Number 3 on the list is Basics – Changing saveset browse/retention times. As regularly as possible I try to check the search strings that have brought people to my blog (as recorded by wordpress), and I can practically guarantee that every day there are multiple combinations to do with savesets, browse and retention times. Sometimes those combinations reference nsrmm, sometimes they don’t. Clearly, extending saveset browse/retention times in NetWorker needs to be more manageable from within the GUI as a bare minimum. I’ll get to the command line in a moment.

Moving on to number 2, we have something that I get search results for every day without fail. That’s Basics – Fixing “NSR Peer information” errors. It’s actually a reasonably simple error to fix, but sometimes finding the information about it is a bit like the old needle-in-a-haystack. I’m hoping that the posting on it has helped quite a few sites to clear out the warnings/errors in their logs and reduce the amount of clutter being reported.

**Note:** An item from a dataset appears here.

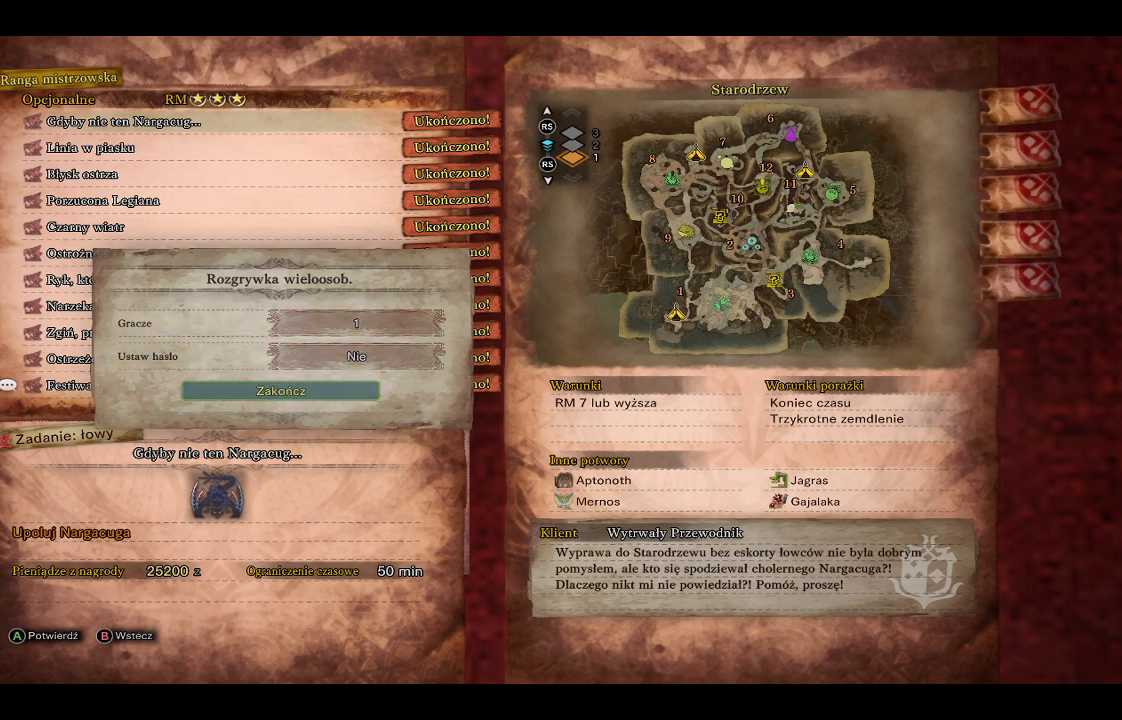
{"buttons": [], "left_stick": "center", "right_stick": "center", "events": []}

Finally, for number 1, a topic I’m completely unsurprised to see at the top, we have Basics – Parallelism in NetWorker. Not because it’s difficult, but because there’s no absolute rules, parallelism is a topic in NetWorker that many administrators, regardless of length of time with the product, find challenging at times. Set too low, and backups may overrun. Set too high, and device contention, client slow-downs, recovery performance issues, etc., may come into play. Tuning parallelism in NetWorker has to take a lot into account.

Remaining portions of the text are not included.